Tissue banks, he tells prospects, offer the highest use, spreading the “gift” to many scientists immediately.

He said he is proud to market that service.

“I don’t think it’s wrong,” he said. “I think it’s important to market so people know they have a choice.”

Deciding to donate

Edith Brozka, 88, decided to donate her brain to the Banner Sun Health Research Institute more than a decade ago. A “control donor” with a non-diseased brain, she liked the idea that research might have spared her husband the debilitating symptoms of Parkinson’s disease.

“It made me really interested,” she said. “I think, well, maybe I’ll help somebody.”

She chose Sun Health over a medical school or tissue bank because she wanted to know exactly what would happen. And, because she wants to be buried next to her husband and have a regular funeral, the brain bank was her best choice.

Diana Darnell is adamant that her body go to the university. Darnell, 51, a professor of cell biology and anatomy at the University of Arizona, sees how much students benefit from working with the real thing.

“I think it’s amazingly cool to think that I could continue teaching after I die,” she said. “I know how interesting it can be for students. I think some of them think of their cadaver as an extra lab partner.”

Susan Feierabend, a 57-year-old Surprise resident, also considered donating her body to a university. She is a retired nurse, and her whole family has had careers in medicine.

But she listened to Olson’s presentation for the Biological Resource Center in January and later signed the paperwork.

She wanted to join the fight against Alzheimer’s and other diseases that will increase as the Baby Boomer generation ages.

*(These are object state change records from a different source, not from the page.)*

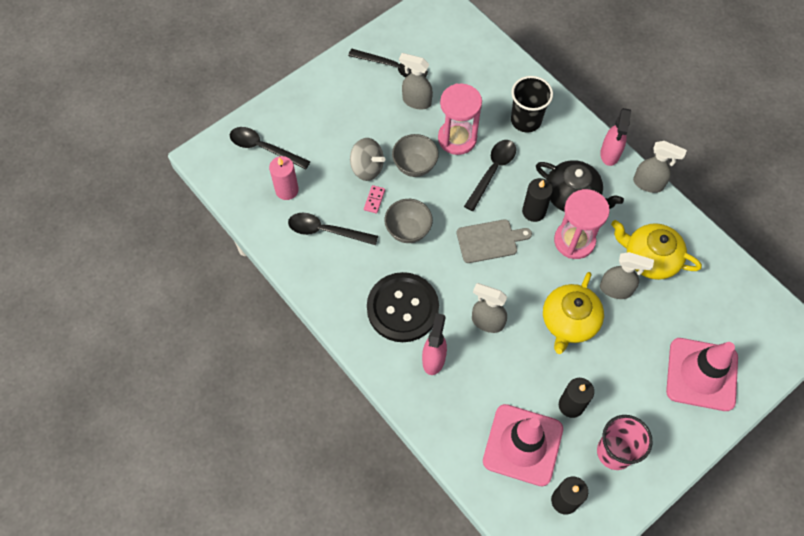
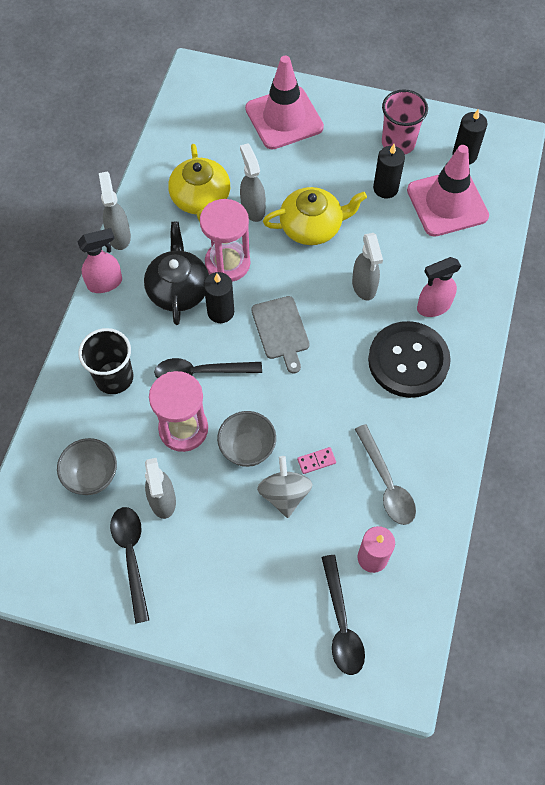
camera: 125 degrees left, 0 degrees up
black spoon [288,213,378,245] -> grey spoon [355,424,416,525]
grey bowl [385,199,433,243] -> grey bowl moved to [57,438,117,495]
grey cutting board [457,219,532,263] -> grey cutting board turned 150 degrees counterclockwise [251,296,310,373]

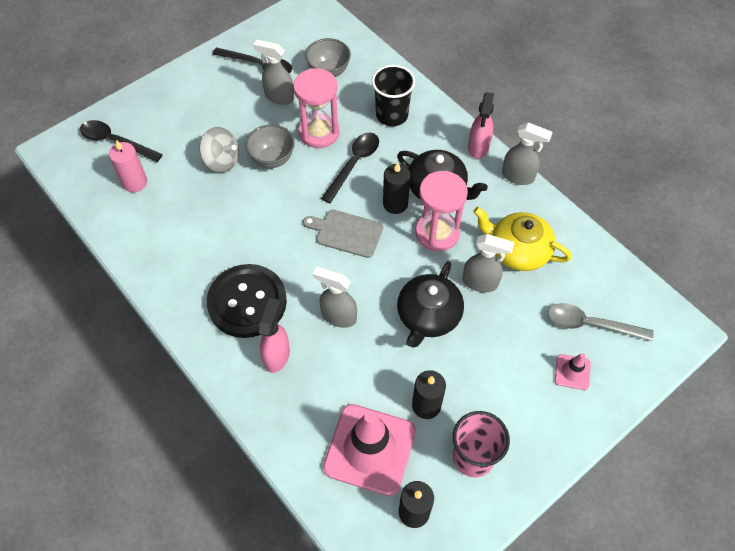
camera: 125 degrees right, 5 degrees down
pink traffic cone [245,56,324,150] -> pink traffic cone [555,353,591,390], size x0.45
yellow teapot [263,187,367,245] -> black teapot [397,261,464,347]
pink domino [297,447,336,474] -> none
grey spoon [355,424,416,525] -> grey spoon moved to [548,303,654,341]

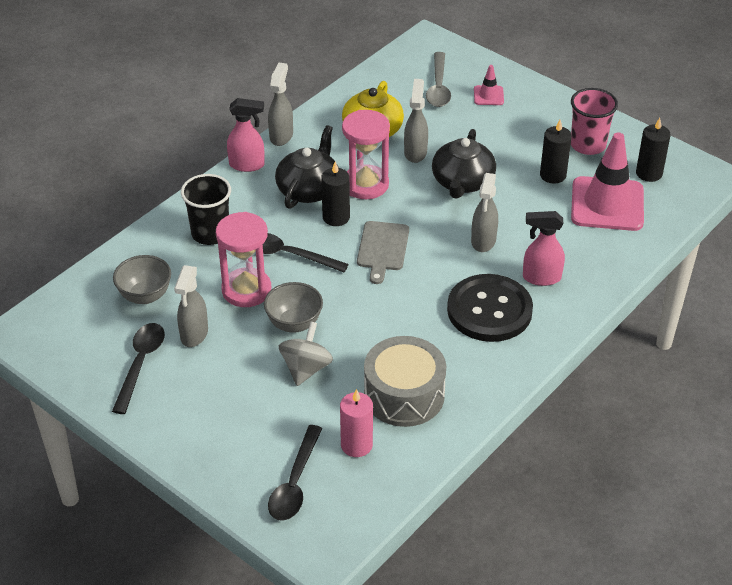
camera: 100 degrees left, 15 degrees down
black teapot [397,261,464,347] -> black teapot turned 90 degrees clockwise [432,129,496,199]
none -> grey drum [364,336,446,427]

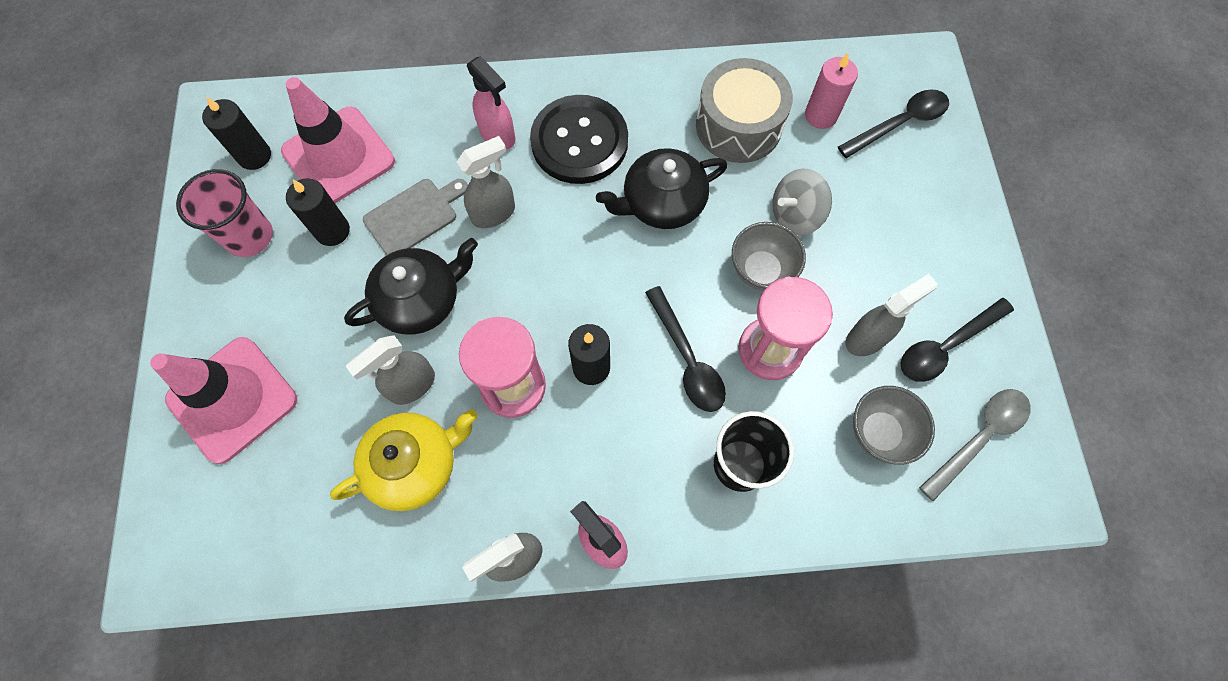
camera: 135 degrees left, 25 degrees up
black teapot [275,125,339,209] -> black teapot moved to [596,148,728,229]
grey cutting board [357,221,409,284] -> grey cutting board moved to [363,179,468,255]
grey spoon [426,52,451,107] -> grey spoon moved to [919,389,1031,501]
pink traffic cone [474,65,504,105] -> pink traffic cone [150,337,297,464], size x2.21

She also liked the free cremation and the promise that a reputable crematory would handle her remains.

“I wanted it to go for research, helping to fight specific disease processes or finding new and progressive surgical techniques and then sending my ashes back to my family,” Feierabend said. “I have a lot of friends with parents with Alzheimer’s disease.”

Feierabend believes more marketing is needed to ease people’s cultural fears about donating their bodies to science.

“I think the average person just doesn’t think about it,” she said.